(Records for this exercise Opens)
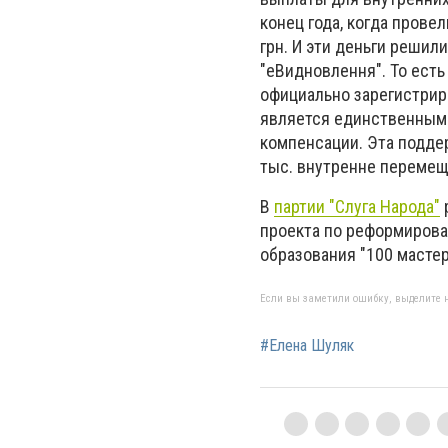
конец года, когда пров
грн. И эти деньги реши
"еВидновлення". То ест
официально зарегистрир
является единственным 
компенсации. Эта поддер
тыс. внутренне перемещ
В
партии "Слуга Народа"
проекта по реформиров
образования "100 мастер
Если вы заметили ошибку, выделите н
#Елена Шуляк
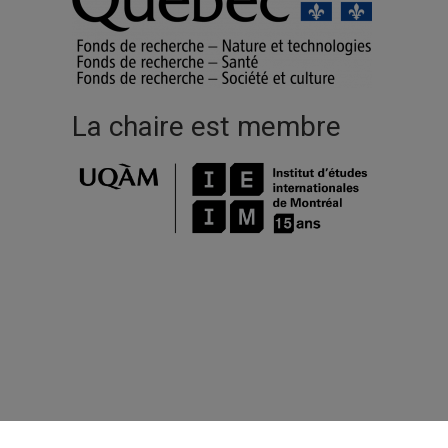
La chaire est membre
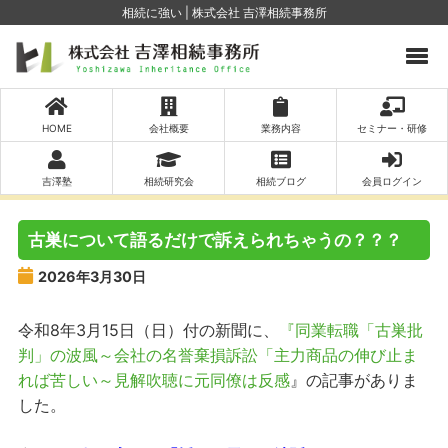
相続に強い | 株式会社 吉澤相続事務所
HOME
会社概要
業務内容
セミナー・研修
吉澤塾
相続研究会
相続ブログ
会員ログイン
古巣について語るだけで訴えられちゃうの？？？
2026年3月30日
令和8年3月15日（日）付の新聞に、
『同業転職「古巣批
判」の波風～会社の名誉棄損訴訟「主力商品の伸び止ま
れば苦しい～見解吹聴に元同僚は反感
』の記事がありま
した。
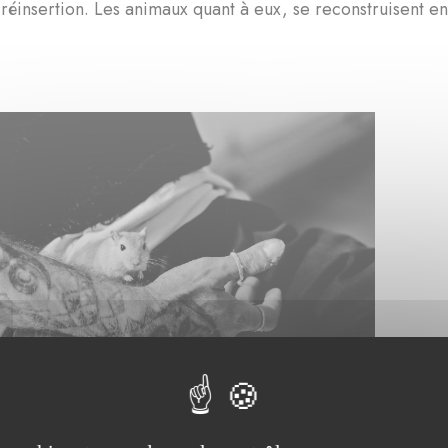
réinsertion. Les animaux quant à eux, se reconstruisent en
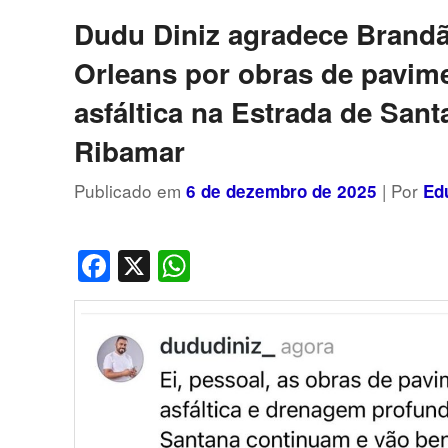
posts
Dudu Diniz agradece Brand
Orleans por obras de pavim
asfáltica na Estrada de San
Ribamar
Publicado em
| Por
6 de dezembro de 2025
Ed
Facebook
X
WhatsApp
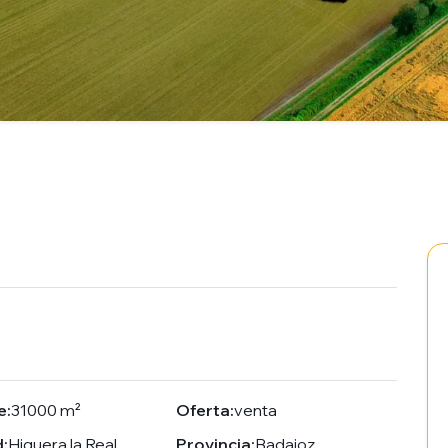
e:
31000 m²
Oferta:
venta
:
Higuera la Real
Provincia:
Badajoz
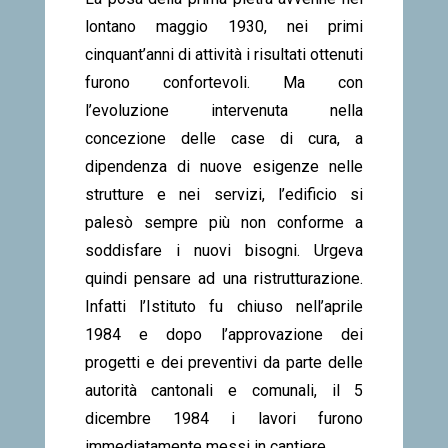
lontano maggio 1930, nei primi
cinquant’anni di attività i risultati ottenuti
furono confortevoli. Ma con
l’evoluzione intervenuta nella
concezione delle case di cura, a
dipendenza di nuove esigenze nelle
strutture e nei servizi, l’edificio si
palesò sempre più non conforme a
soddisfare i nuovi bisogni. Urgeva
quindi pensare ad una ristrutturazione.
Infatti l’Istituto fu chiuso nell’aprile
1984 e dopo l’approvazione dei
progetti e dei preventivi da parte delle
autorità cantonali e comunali, il 5
dicembre 1984 i lavori furono
immediatamente messi in cantiere.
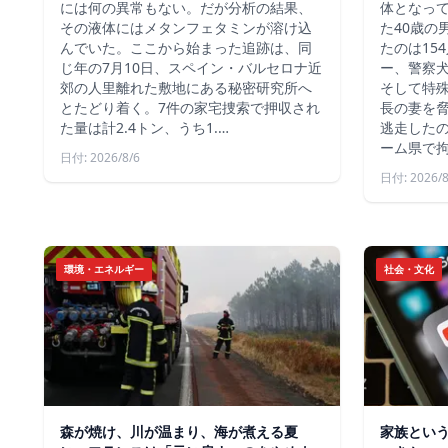
には何の異常もない。だが分析の結果、
体となっ
その液体にはメタンフェタミンが溶け込
た40歳の
んでいた。ここから始まった追跡は、同
たのは15
じ年の7月10日、スペイン・バルセロナ近
ー、警察
郊の人里離れた敷地にある秘密研究所へ
そして特殊
とたどり着く。7件の家宅捜索で押収され
長の妻を
た量は計2.4トン、うち1.…
逃走した
ーム県で
日付: 2026/8/6
日付: 2026/8
環境・エネルギー
社会・文化
森が焼け、川が温まり、海が煮える夏
家族とい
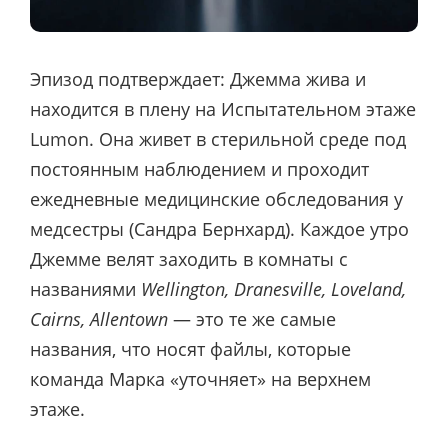
Эпизод подтверждает: Джемма жива и
находится в плену на Испытательном этаже
Lumon. Она живет в стерильной среде под
постоянным наблюдением и проходит
ежедневные медицинские обследования у
медсестры (Сандра Бернхард). Каждое утро
Джемме велят заходить в комнаты с
названиями
Wellington, Dranesville, Loveland,
Cairns, Allentown
— это те же самые
названия, что носят файлы, которые
команда Марка «уточняет» на верхнем
этаже.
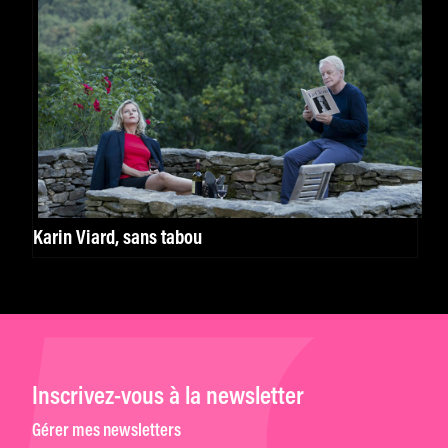
Karin Viard, sans tabou
Inscrivez-vous à la newsletter
Gérer mes newsletters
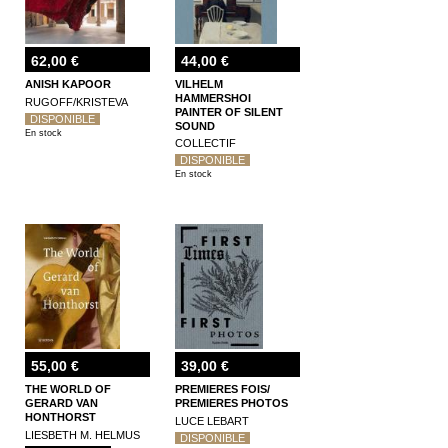
62,00 €
44,00 €
ANISH KAPOOR
VILHELM
HAMMERSHOI
RUGOFF/KRISTEVA
PAINTER OF SILENT
DISPONIBLE
SOUND
En stock
COLLECTIF
DISPONIBLE
En stock
55,00 €
39,00 €
THE WORLD OF
PREMIERES FOIS/
GERARD VAN
PREMIERES PHOTOS
HONTHORST
LUCE LEBART
LIESBETH M. HELMUS
DISPONIBLE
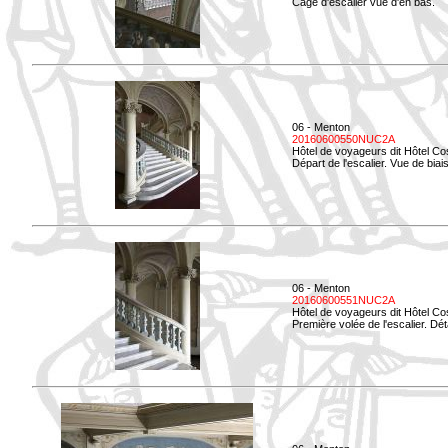
Cage d'escalier vue d'en bas.
06 - Menton
20160600550NUC2A
Hôtel de voyageurs dit Hôtel Co
Départ de l'escalier. Vue de biais
06 - Menton
20160600551NUC2A
Hôtel de voyageurs dit Hôtel Co
Première volée de l'escalier. Dét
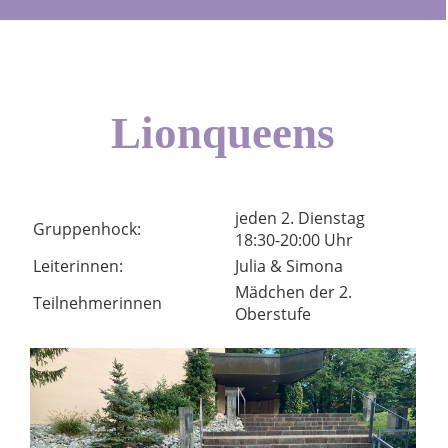
Lionqueens
jeden 2. Dienstag
Gruppenhock:
18:30-20:00 Uhr
Leiterinnen:
Julia & Simona
Mädchen der 2.
Teilnehmerinnen
Oberstufe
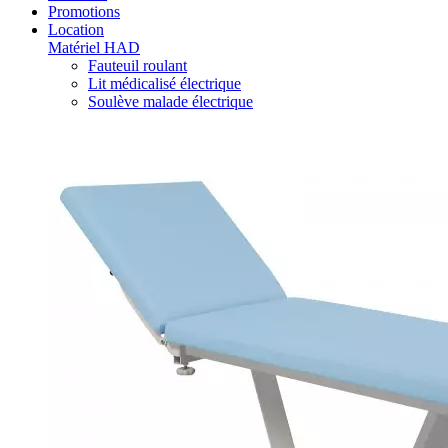
Promotions
Location
Matériel HAD
Fauteuil roulant
Lit médicalisé électrique
Soulève malade électrique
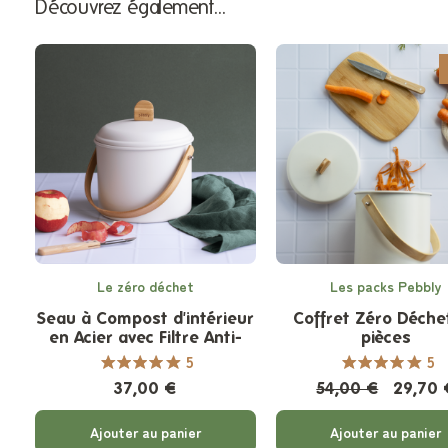
Découvrez également…
Le zéro déchet
Les packs Pebbly
Seau à Compost d'intérieur
Coffret Zéro Déchet
en Acier avec Filtre Anti-
pièces
Odeurs - 3,5 L
5
5
37,00 €
54,00 €
29,70 
Ajouter au panier
Ajouter au panier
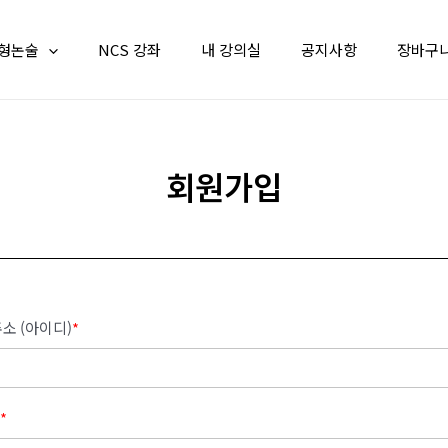
형논술
NCS 강좌
내 강의실
공지사항
장바구
회원가입
소 (아이디)
*
*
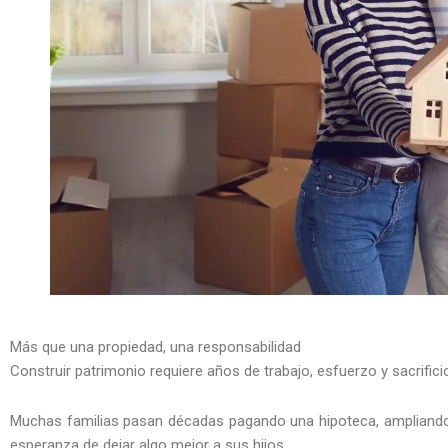
Más que una propiedad, una responsabilidad
Construir patrimonio requiere años de trabajo, esfuerzo y sacrifici
Muchas familias pasan décadas pagando una hipoteca, ampliando 
esperanza de dejar algo mejor a sus hijos.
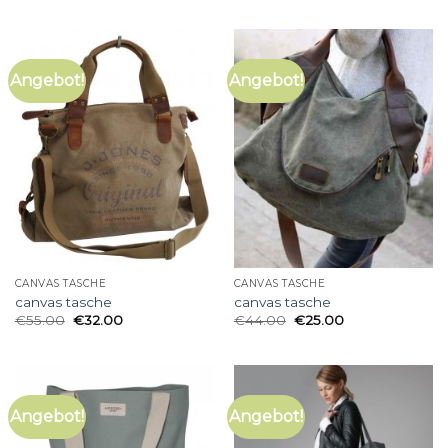
Angebot!
Angebot!
CANVAS TASCHE
CANVAS TASCHE
canvas tasche
canvas tasche
€
55.00
€
32.00
€
44.00
€
25.00
Angebot!
Angebot!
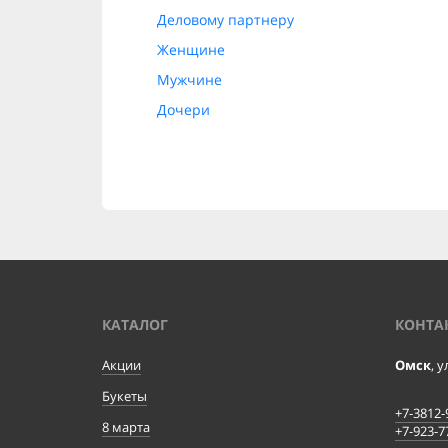
Деловому партнеру
Женщине
Мужчине
Дочери
КАТАЛОГ
КОНТА
Акции
Омск
, 
Букеты
+7-3812-
8 марта
+7-923-7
(Records for this exercise Closes)
Please give the text lines from all the entries above as a numbered list, skipping any blank lines. Leave the pictures out of your answer.

# Answer below
1. конец года, когда пров
2. грн. И эти деньги реши
3. "еВидновлення". То ест
4. официально зарегистрир
5. является единственным 
6. компенсации. Эта поддер
7. тыс. внутренне перемещ
8. В
9. партии "Слуга Народа"
10. проекта по реформиров
11. образования "100 мастер
12. Если вы заметили ошибку, выделите н
13. #Елена Шуляк
14. La chaire est membre
15. 相続に強い | 株式会社 吉澤相続事務所
16. HOME
17. 会社概要
18. 業務内容
19. セミナー・研修
20. 吉澤塾
21. 相続研究会
22. 相続ブログ
23. 会員ログイン
24. 古巣について語るだけで訴えられちゃうの？？？
25. 2026年3月30日
26. 令和8年3月15日（日）付の新聞に、
27. 『同業転職「古巣批
28. 判」の波風～会社の名誉棄損訴訟「主力商品の伸び止ま
29. れば苦しい～見解吹聴に元同僚は反感
30. 』の記事がありま
31. した。
32. réinsertion. Les animaux quant à eux, se reconstruisent en
33. posts
34. Dudu Diniz agradece Brand
35. Orleans por obras de pavim
36. asfáltica na Estrada de San
37. Ribamar
38. Publicado em
39. | Por
40. 6 de dezembro de 2025
41. Ed
42. Facebook
43. X
44. WhatsApp
45. e:
46. 31000 m²
47. Oferta:
48. venta
49. :
50. Higuera la Real
51. Provincia:
52. Badajoz
53. lontano maggio 1930, nei primi
54. cinquant’anni di attività i risultati ottenuti
55. furono confortevoli. Ma con
56. l’evoluzione intervenuta nella
57. concezione delle case di cura, a
58. dipendenza di nuove esigenze nelle
59. strutture e nei servizi, l’edificio si
60. palesò sempre più non conforme a
61. soddisfare i nuovi bisogni. Urgeva
62. quindi pensare ad una ristrutturazione.
63. Infatti l’Istituto fu chiuso nell’aprile
64. 1984 e dopo l’approvazione dei
65. progetti e dei preventivi da parte delle
66. autorità cantonali e comunali, il 5
67. dicembre 1984 i lavori furono
68. immediatamente messi in cantiere.
69. には何の異常もない。だが分析の結果、
70. 体となっ
71. その液体にはメタンフェタミンが溶け込
72. た40歳の
73. んでいた。ここから始まった追跡は、同
74. たのは15
75. じ年の7月10日、スペイン・バルセロナ近
76. ー、警察
77. 郊の人里離れた敷地にある秘密研究所へ
78. そして特殊
79. とたどり着く。7件の家宅捜索で押収され
80. 長の妻を
81. た量は計2.4トン、うち1.…
82. 逃走した
83. ーム県で
84. 日付: 2026/8/6
85. 日付: 2026/8
86. 環境・エネルギー
87. 社会・文化
88. 森が焼け、川が温まり、海が煮える夏
89. 家族とい
90. Эпизод подтверждает: Джемма жива и
91. находится в плену на Испытательном этаже
92. Lumon. Она живет в стерильной среде под
93. постоянным наблюдением и проходит
94. ежедневные медицинские обследования у
95. медсестры (Сандра Бернхард). Каждое утро
96. Джемме велят заходить в комнаты с
97. названиями
98. Wellington, Dranesville, Loveland,
99. Cairns, Allentown
100. — это те же самые
101. названия, что носят файлы, которые
102. команда Марка «уточняет» на верхнем
103. этаже.
104. Karin Viard, sans tabou
105. Inscrivez-vous à la newsletter
106. Gérer mes newsletters
107. 62,00 €
108. 44,00 €
109. ANISH KAPOOR
110. VILHELM
111. HAMMERSHOI
112. RUGOFF/KRISTEVA
113. PAINTER OF SILENT
114. DISPONIBLE
115. SOUND
116. En stock
117. COLLECTIF
118. DISPONIBLE
119. En stock
120. 55,00 €
121. 39,00 €
122. THE WORLD OF
123. PREMIERES FOIS/
124. GERARD VAN
125. PREMIERES PHOTOS
126. HONTHORST
127. LUCE LEBART
128. LIESBETH M. HELMUS
129. DISPONIBLE
130. Cage d'escalier vue d'en bas.
131. 06 - Menton
132. 20160600550NUC2A
133. Hôtel de voyageurs dit Hôtel Co
134. Départ de l'escalier. Vue de biais
135. 06 - Menton
136. 20160600551NUC2A
137. Hôtel de voyageurs dit Hôtel Co
138. Première volée de l'escalier. Dét
139. Lionqueens
140. jeden 2. Dienstag
141. Gruppenhock:
142. 18:30-20:00 Uhr
143. Leiterinnen:
144. Julia & Simona
145. Mädchen der 2.
146. Teilnehmerinnen
147. Oberstufe
148. Promotions
149. Location
150. Matériel HAD
151. Fauteuil roulant
152. Lit médicalisé électrique
153. Soulève malade électrique
154. Découvrez également…
155. Le zéro déchet
156. Les packs Pebbly
157. Seau à Compost d'intérieur
158. Coffret Zéro Déchet
159. en Acier avec Filtre Anti-
160. pièces
161. Odeurs - 3,5 L
162. 5
163. 5
164. 37,00 €
165. 54,00 €
166. 29,70 
167. Ajouter au panier
168. Ajouter au panier
169. 형논술
170. NCS 강좌
171. 내 강의실
172. 공지사항
173. 장바구
174. 회원가입
175. 소 (아이디)
176. *
177. *
178. Más que una propiedad, una responsabilidad
179. Construir patrimonio requiere años de trabajo, esfuerzo y sacrifici
180. Muchas familias pasan décadas pagando una hipoteca, ampliando 
181. esperanza de dejar algo mejor a sus hijos.
182. Angebot!
183. Angebot!
184. CANVAS TASCHE
185. CANVAS TASCHE
186. canvas tasche
187. canvas tasche
188. €
189. 55.00
190. €
191. 32.00
192. €
193. 44.00
194. €
195. 25.00
196. Angebot!
197. Angebot!
198. Деловому партнеру
199. Женщине
200. Мужчине
201. Дочери
202. КАТАЛОГ
203. КОНТА
204. Акции
205. Омск
206. , 
207. Букеты
208. +7-3812-
209. 8 марта
210. +7-923-7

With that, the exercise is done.